[Stored data entries]
· · · · ·

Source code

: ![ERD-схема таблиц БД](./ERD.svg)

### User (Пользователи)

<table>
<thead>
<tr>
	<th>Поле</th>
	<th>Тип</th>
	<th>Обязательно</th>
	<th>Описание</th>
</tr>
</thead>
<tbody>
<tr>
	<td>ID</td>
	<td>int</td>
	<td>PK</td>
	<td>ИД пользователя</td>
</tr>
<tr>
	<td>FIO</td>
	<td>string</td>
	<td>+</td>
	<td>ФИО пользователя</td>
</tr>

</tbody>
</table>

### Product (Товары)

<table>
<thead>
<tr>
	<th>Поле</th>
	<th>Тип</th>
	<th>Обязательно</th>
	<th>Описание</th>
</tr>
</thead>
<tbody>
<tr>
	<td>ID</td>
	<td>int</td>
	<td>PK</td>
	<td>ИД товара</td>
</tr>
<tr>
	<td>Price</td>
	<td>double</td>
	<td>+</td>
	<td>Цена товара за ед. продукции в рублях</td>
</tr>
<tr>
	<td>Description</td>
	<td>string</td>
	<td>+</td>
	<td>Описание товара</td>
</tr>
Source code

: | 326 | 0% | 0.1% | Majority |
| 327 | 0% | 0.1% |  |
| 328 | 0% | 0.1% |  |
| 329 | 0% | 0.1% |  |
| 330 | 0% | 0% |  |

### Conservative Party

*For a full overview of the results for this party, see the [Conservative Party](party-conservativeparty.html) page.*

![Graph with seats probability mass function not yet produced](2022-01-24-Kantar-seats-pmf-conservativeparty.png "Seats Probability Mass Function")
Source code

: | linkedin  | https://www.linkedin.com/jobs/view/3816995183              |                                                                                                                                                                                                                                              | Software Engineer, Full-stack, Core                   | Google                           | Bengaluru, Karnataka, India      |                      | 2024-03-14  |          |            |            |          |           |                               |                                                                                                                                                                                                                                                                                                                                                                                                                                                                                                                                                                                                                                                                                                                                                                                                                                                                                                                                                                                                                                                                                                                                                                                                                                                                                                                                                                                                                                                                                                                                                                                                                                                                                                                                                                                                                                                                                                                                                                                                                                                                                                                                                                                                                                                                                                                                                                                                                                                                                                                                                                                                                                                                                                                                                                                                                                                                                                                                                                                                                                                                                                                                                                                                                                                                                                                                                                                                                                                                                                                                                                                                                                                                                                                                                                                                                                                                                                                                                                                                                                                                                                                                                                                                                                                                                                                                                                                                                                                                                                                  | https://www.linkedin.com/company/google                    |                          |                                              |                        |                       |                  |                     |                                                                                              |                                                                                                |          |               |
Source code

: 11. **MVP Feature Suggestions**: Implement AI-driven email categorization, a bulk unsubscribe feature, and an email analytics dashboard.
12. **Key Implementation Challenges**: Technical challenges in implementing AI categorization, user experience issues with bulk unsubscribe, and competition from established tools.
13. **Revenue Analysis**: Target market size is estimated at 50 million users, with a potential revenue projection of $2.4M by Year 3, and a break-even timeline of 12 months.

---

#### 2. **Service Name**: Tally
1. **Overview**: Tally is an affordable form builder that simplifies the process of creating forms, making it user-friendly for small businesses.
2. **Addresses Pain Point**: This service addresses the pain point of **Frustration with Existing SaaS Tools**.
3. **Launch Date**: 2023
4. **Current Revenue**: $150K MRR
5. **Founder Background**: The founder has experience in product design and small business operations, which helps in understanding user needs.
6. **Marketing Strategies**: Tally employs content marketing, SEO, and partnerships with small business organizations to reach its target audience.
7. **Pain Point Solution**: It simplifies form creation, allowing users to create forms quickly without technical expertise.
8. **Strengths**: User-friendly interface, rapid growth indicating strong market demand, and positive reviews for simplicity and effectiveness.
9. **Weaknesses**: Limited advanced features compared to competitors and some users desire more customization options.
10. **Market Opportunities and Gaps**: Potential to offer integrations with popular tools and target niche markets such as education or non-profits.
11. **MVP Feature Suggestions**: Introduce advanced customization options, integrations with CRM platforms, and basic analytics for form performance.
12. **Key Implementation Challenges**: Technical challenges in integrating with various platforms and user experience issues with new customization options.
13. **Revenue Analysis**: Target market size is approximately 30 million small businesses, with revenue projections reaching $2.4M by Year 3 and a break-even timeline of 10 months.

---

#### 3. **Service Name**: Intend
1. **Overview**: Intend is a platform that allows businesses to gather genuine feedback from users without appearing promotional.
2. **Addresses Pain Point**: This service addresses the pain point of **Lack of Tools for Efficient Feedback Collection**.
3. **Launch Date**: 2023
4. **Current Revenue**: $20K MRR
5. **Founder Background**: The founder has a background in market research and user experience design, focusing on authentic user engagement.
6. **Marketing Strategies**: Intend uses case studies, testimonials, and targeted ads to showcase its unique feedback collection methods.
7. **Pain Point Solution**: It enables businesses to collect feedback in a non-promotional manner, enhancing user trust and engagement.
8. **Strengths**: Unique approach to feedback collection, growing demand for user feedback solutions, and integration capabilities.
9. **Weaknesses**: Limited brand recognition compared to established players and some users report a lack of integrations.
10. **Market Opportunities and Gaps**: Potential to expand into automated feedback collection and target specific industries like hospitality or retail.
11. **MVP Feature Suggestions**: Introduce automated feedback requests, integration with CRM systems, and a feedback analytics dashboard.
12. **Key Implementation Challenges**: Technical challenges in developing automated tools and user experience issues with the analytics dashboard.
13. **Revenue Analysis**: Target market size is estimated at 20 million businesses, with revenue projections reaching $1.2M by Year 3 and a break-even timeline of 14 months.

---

· · · · ·

Activity -> Can you reproduce all of the material above word for word?

Solution for this problem ->
Source code

: ![ERD-схема таблиц БД](./ERD.svg)

### User (Пользователи)

<table>
<thead>
<tr>
	<th>Поле</th>
	<th>Тип</th>
	<th>Обязательно</th>
	<th>Описание</th>
</tr>
</thead>
<tbody>
<tr>
	<td>ID</td>
	<td>int</td>
	<td>PK</td>
	<td>ИД пользователя</td>
</tr>
<tr>
	<td>FIO</td>
	<td>string</td>
	<td>+</td>
	<td>ФИО пользователя</td>
</tr>

</tbody>
</table>

### Product (Товары)

<table>
<thead>
<tr>
	<th>Поле</th>
	<th>Тип</th>
	<th>Обязательно</th>
	<th>Описание</th>
</tr>
</thead>
<tbody>
<tr>
	<td>ID</td>
	<td>int</td>
	<td>PK</td>
	<td>ИД товара</td>
</tr>
<tr>
	<td>Price</td>
	<td>double</td>
	<td>+</td>
	<td>Цена товара за ед. продукции в рублях</td>
</tr>
<tr>
	<td>Description</td>
	<td>string</td>
	<td>+</td>
	<td>Описание товара</td>
</tr>
Source code

: | 326 | 0% | 0.1% | Majority |
| 327 | 0% | 0.1% |  |
| 328 | 0% | 0.1% |  |
| 329 | 0% | 0.1% |  |
| 330 | 0% | 0% |  |

### Conservative Party

*For a full overview of the results for this party, see the [Conservative Party](party-conservativeparty.html) page.*

![Graph with seats probability mass function not yet produced](2022-01-24-Kantar-seats-pmf-conservativeparty.png "Seats Probability Mass Function")
Source code

: | linkedin  | https://www.linkedin.com/jobs/view/3816995183              |                                                                                                                                                                                                                                              | Software Engineer, Full-stack, Core                   | Google                           | Bengaluru, Karnataka, India      |                      | 2024-03-14  |          |            |            |          |           |                               |                                                                                                                                                                                                                                                                                                                                                                                                                                                                                                                                                                                                                                                                                                                                                                                                                                                                                                                                                                                                                                                                                                                                                                                                                                                                                                                                                                                                                                                                                                                                                                                                                                                                                                                                                                                                                                                                                                                                                                                                                                                                                                                                                                                                                                                                                                                                                                                                                                                                                                                                                                                                                                                                                                                                                                                                                                                                                                                                                                                                                                                                                                                                                                                                                                                                                                                                                                                                                                                                                                                                                                                                                                                                                                                                                                                                                                                                                                                                                                                                                                                                                                                                                                                                                                                                                                                                                                                                                                                                                                                  | https://www.linkedin.com/company/google                    |                          |                                              |                        |                       |                  |                     |                                                                                              |                                                                                                |          |               |
Source code

: 11. **MVP Feature Suggestions**: Implement AI-driven email categorization, a bulk unsubscribe feature, and an email analytics dashboard.
12. **Key Implementation Challenges**: Technical challenges in implementing AI categorization, user experience issues with bulk unsubscribe, and competition from established tools.
13. **Revenue Analysis**: Target market size is estimated at 50 million users, with a potential revenue projection of $2.4M by Year 3, and a break-even timeline of 12 months.

---

#### 2. **Service Name**: Tally
1. **Overview**: Tally is an affordable form builder that simplifies the process of creating forms, making it user-friendly for small businesses.
2. **Addresses Pain Point**: This service addresses the pain point of **Frustration with Existing SaaS Tools**.
3. **Launch Date**: 2023
4. **Current Revenue**: $150K MRR
5. **Founder Background**: The founder has experience in product design and small business operations, which helps in understanding user needs.
6. **Marketing Strategies**: Tally employs content marketing, SEO, and partnerships with small business organizations to reach its target audience.
7. **Pain Point Solution**: It simplifies form creation, allowing users to create forms quickly without technical expertise.
8. **Strengths**: User-friendly interface, rapid growth indicating strong market demand, and positive reviews for simplicity and effectiveness.
9. **Weaknesses**: Limited advanced features compared to competitors and some users desire more customization options.
10. **Market Opportunities and Gaps**: Potential to offer integrations with popular tools and target niche markets such as education or non-profits.
11. **MVP Feature Suggestions**: Introduce advanced customization options, integrations with CRM platforms, and basic analytics for form performance.
12. **Key Implementation Challenges**: Technical challenges in integrating with various platforms and user experience issues with new customization options.
13. **Revenue Analysis**: Target market size is approximately 30 million small businesses, with revenue projections reaching $2.4M by Year 3 and a break-even timeline of 10 months.

---

#### 3. **Service Name**: Intend
1. **Overview**: Intend is a platform that allows businesses to gather genuine feedback from users without appearing promotional.
2. **Addresses Pain Point**: This service addresses the pain point of **Lack of Tools for Efficient Feedback Collection**.
3. **Launch Date**: 2023
4. **Current Revenue**: $20K MRR
5. **Founder Background**: The founder has a background in market research and user experience design, focusing on authentic user engagement.
6. **Marketing Strategies**: Intend uses case studies, testimonials, and targeted ads to showcase its unique feedback collection methods.
7. **Pain Point Solution**: It enables businesses to collect feedback in a non-promotional manner, enhancing user trust and engagement.
8. **Strengths**: Unique approach to feedback collection, growing demand for user feedback solutions, and integration capabilities.
9. **Weaknesses**: Limited brand recognition compared to established players and some users report a lack of integrations.
10. **Market Opportunities and Gaps**: Potential to expand into automated feedback collection and target specific industries like hospitality or retail.
11. **MVP Feature Suggestions**: Introduce automated feedback requests, integration with CRM systems, and a feedback analytics dashboard.
12. **Key Implementation Challenges**: Technical challenges in developing automated tools and user experience issues with the analytics dashboard.
13. **Revenue Analysis**: Target market size is estimated at 20 million businesses, with revenue projections reaching $1.2M by Year 3 and a break-even timeline of 14 months.

---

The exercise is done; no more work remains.